The instructor agonized over her parting words. Outside, magnolia trees were blooming while tulips had come and gone. Some of her students already had their lives mapped out, but a handful always teetered on the cusp. A few clear-headed decisions and a glimpse into the possible often turned a life around.

“For your final paper, I’d like to discuss the work of Robert Frost. ‘Two roads diverged in a yellow wood. … I took the one less traveled by, and that has made all the difference.’”

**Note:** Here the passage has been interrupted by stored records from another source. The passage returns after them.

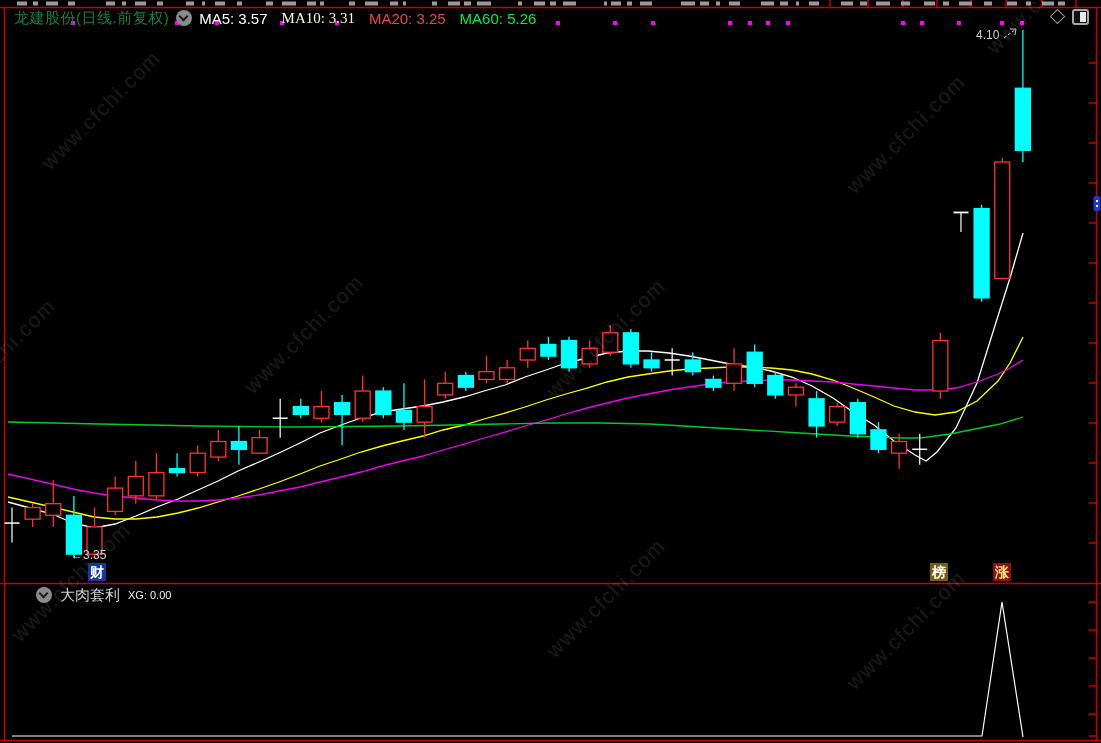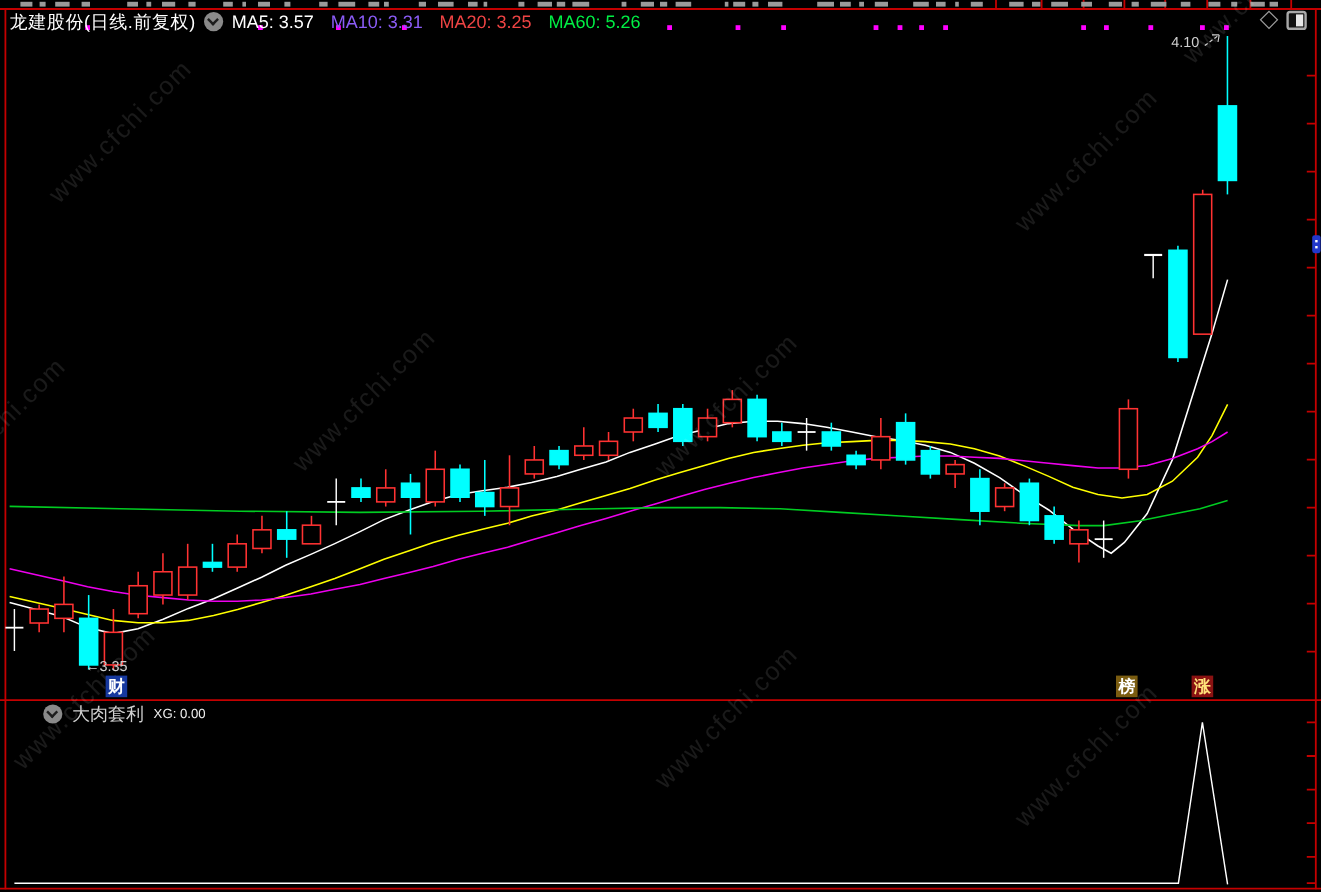--- a/index.html
+++ b/index.html
@@ -1,20 +1,20 @@
 <!DOCTYPE html>
 <html><head>
 <meta charset="utf-8">
 <style>
   html,body{margin:0;padding:0;background:#000;}
   #app{position:relative;width:1101px;height:743px;background:#000;overflow:hidden;
        font-family:"Liberation Sans",sans-serif;}
   #chart-svg{position:absolute;left:0;top:0;}
   .hdr{position:absolute;top:9px;left:8px;height:18px;display:flex;align-items:center;gap:7px;z-index:5;}
-  .hdr .title{color:#ffffff;font-size:15px;letter-spacing:0.5px;}
+  .hdr .title{color:#15803d;font-size:15px;letter-spacing:0.5px;margin-left:6px;}
   .circle-icon{position:relative;width:16px;height:16px;border-radius:50%;background:#8a8a8a;flex:0 0 auto;}
   .circle-icon:after{content:'';position:absolute;left:4px;top:3px;width:5px;height:5px;
        border:solid #1d1d1d;border-width:0 2px 2px 0;transform:rotate(45deg);}
   .ma-item{font-size:15px;white-space:nowrap;}
   .corner{position:absolute;top:9px;display:flex;gap:9px;z-index:5;}
   .diamond-icon{width:9px;height:9px;border:1px solid #9a9a9a;transform:rotate(45deg);margin-top:2px;}
   .panel-icon{position:relative;width:13px;height:12px;border:2px solid #a8a8a8;border-radius:3px;background:#111;}
   .panel-icon:after{content:'';position:absolute;right:1px;top:1px;bottom:1px;width:6px;background:#e8e8e8;}
   .plabel{position:absolute;color:#cfcfcf;font-size:12px;z-index:4;white-space:nowrap;}
   .badge{position:absolute;width:18px;height:18px;line-height:18px;text-align:center;
@@ -244,21 +244,21 @@
       <polyline points="12,736 982,736 1002,602 1023,737" fill="none" stroke="#ffffff" stroke-width="1.2"></polyline>
     </svg>
 
   <div class="topstrip"></div>
 
   <div class="hdr">
     <span class="title">龙建股份(日线.前复权)</span>
     <span class="circle-icon"></span>
     <span id="ma-labels" style="display:flex;gap:14px;">
         <span class="ma-item" style="color: rgb(255, 255, 255);">MA5: 3.57</span>
-        <span class="ma-item" style="color: #8b5cf6;">MA10: 3.31</span>
+        <span class="ma-item" style="color: #fef9c3; font-family: Liberation Serif, serif;">MA10: 3.31</span>
         <span class="ma-item" style="color: #ef4444;">MA20: 3.25</span>
         <span class="ma-item" style="color: rgb(0, 238, 68);">MA60: 5.26</span>
       </span>
   </div>
 
   <div class="corner" style="right:12px;">
     <span class="diamond-icon"></span>
     <span class="panel-icon"></span>
   </div>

Here the instructor paused, looked up and down the rows, and waited for the class to quiet. “Consciously, or subconsciously, we all select our paths. Which road will you choose to take?”

 

By June, the town cemetery was overgrown with weeds and grass, and both Doris and Rose tended it together. They laid fresh flowers at Melinda’s feet. They swept the dust off the stone.

“I love this place,” said Doris. When it was quiet, you could hear the river rippling. Flowers blossomed in the most unexpected places. Beneath a tree. Under a rock.

“I think my mother would like it here, too,” said Rose. “She always liked maple and oak trees. And she wouldn’t feel quite so alone.”

Doris grinned. She was pleased with the girl’s progress. But like her daughter’s gravesite, Rose needed tending, too.

“Let’s go talk to the guy in charge. The Peters may be large people,” said Doris, “But I believe we can clear some space.”

Gently, she took Rose’s hand while her mind started racing. Roy was leaving for college in the fall, and there’d be a spare room. There was always the basement, but with new curtains and a fresh bedspread, that room could be mighty nice.

“I hear you two signed up for another class in the fall,” said Doris.

Rose glanced up. The sun was breaking through the clouds. Everything sparkled. Their hair. Their eyes. “Pre-calculus,” she answered. “We must both be crazy.”

Once again Doris grinned. “I know I look like the brains in the family, but Butch beat me in math. He’ll help. We’ll all help.”

The lists started piling in her head. Opportunities like this one, thought Doris, don’t fall in your lap every day. There was furniture to move and fabrics to ponder. Menus to plan and food to buy. Somehow she’d get a hold of a textbook. She’d better start studying soon.